City to use bond money to build tennis courts
Published 10:12 am Tuesday, November 3, 2015
Halls Ferry Park is getting four new tennis courts, and some of the money to build them will be coming from the city’s $9.2 million bond issue.
The Board of Mayor and Aldermen voted 2-1 to award a contract to Hemphill Construction Co. of Florence to build the four courts for $540,497, a decision requiring the board to shift $229,458.55 in bond funds to the tennis courts project to make up the $220,497 difference between the construction cost and the $320,000 in the city’s general fund available for the project.
The $229,458.55 is the projected unused money remaining after the budget was made for the first phase of bond issue. The extra money, however, may not include enough to cover the engineering oversight on the project, city Accounting Director Doug Whittington said.
Mayor George Flaggs Jr. opposed the plan, saying the board was setting a bad precedent by shifting the bond issue money to build the courts.
“I wasn’t going to play politics with the (bond) money,” Flaggs said after the meeting. “The fact that it’s bond money makes this even worse. It means we’re already diverting it before we can begin to spend it.”
The board in December approved building two tennis courts funded by a combination of a $100,000 Mississippi Department of Wildlife, Fisheries & Parks Land and Water Conservation grant and $220,000 in city funds. The board in January applied for an additional $60,000 to build two more courts, which city officials hoped would attract tennis tournaments to the city.
In early October, the board advertised for bids to build the two tennis courts with two extra courts listed as an alternate bid.

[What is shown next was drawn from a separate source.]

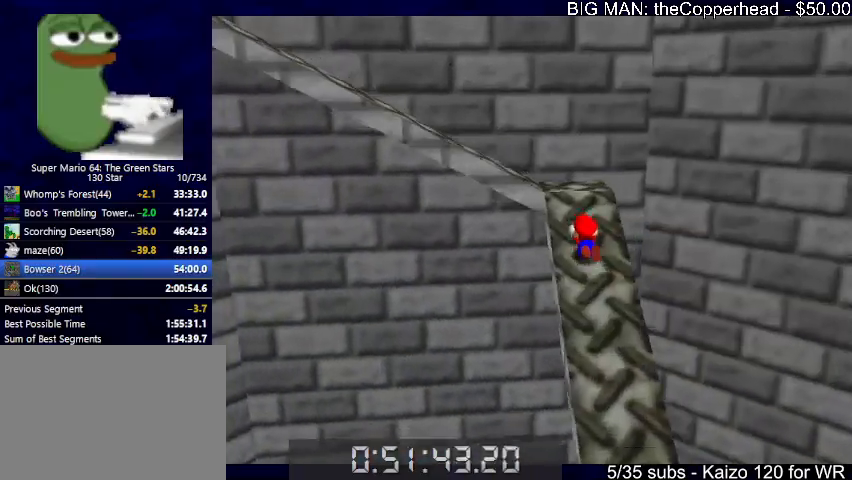
{"keys": ["1", "up"], "events": [[33, "x", "down"], [133, "x", "up"], [466, "1", "down"], [500, "up", "down"]]}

Kalmar Construction of Mississippi had the low bid of $325,177.69 to build the two courts. The additional two courts would cost an extra $234,684.70, and with a discount for the package, the cost for all four $555,078.65. Hemphill’s bid was $332,255 for the two courts and $212,477 for the other two courts, or $540,497 with the construction discount.
South Ward Alderman Willis Thompson added the tennis court project as a last minute amendment to the board’s Monday meeting agenda, a change from board policy that requires the mayor and aldermen to be informed in advance of any changes in the agenda.
“We have an opportunity to host state tournaments,” he said before the vote. “Tennis is a growing program at Halls Ferry Park. Just go out there any Monday, Tuesday or Thursday and look at the people playing.”
By adding four courts, he said, the city could host the Southwest Athletic Conference tennis tournament and other college tournaments. Alcorn State University is a SWAC member.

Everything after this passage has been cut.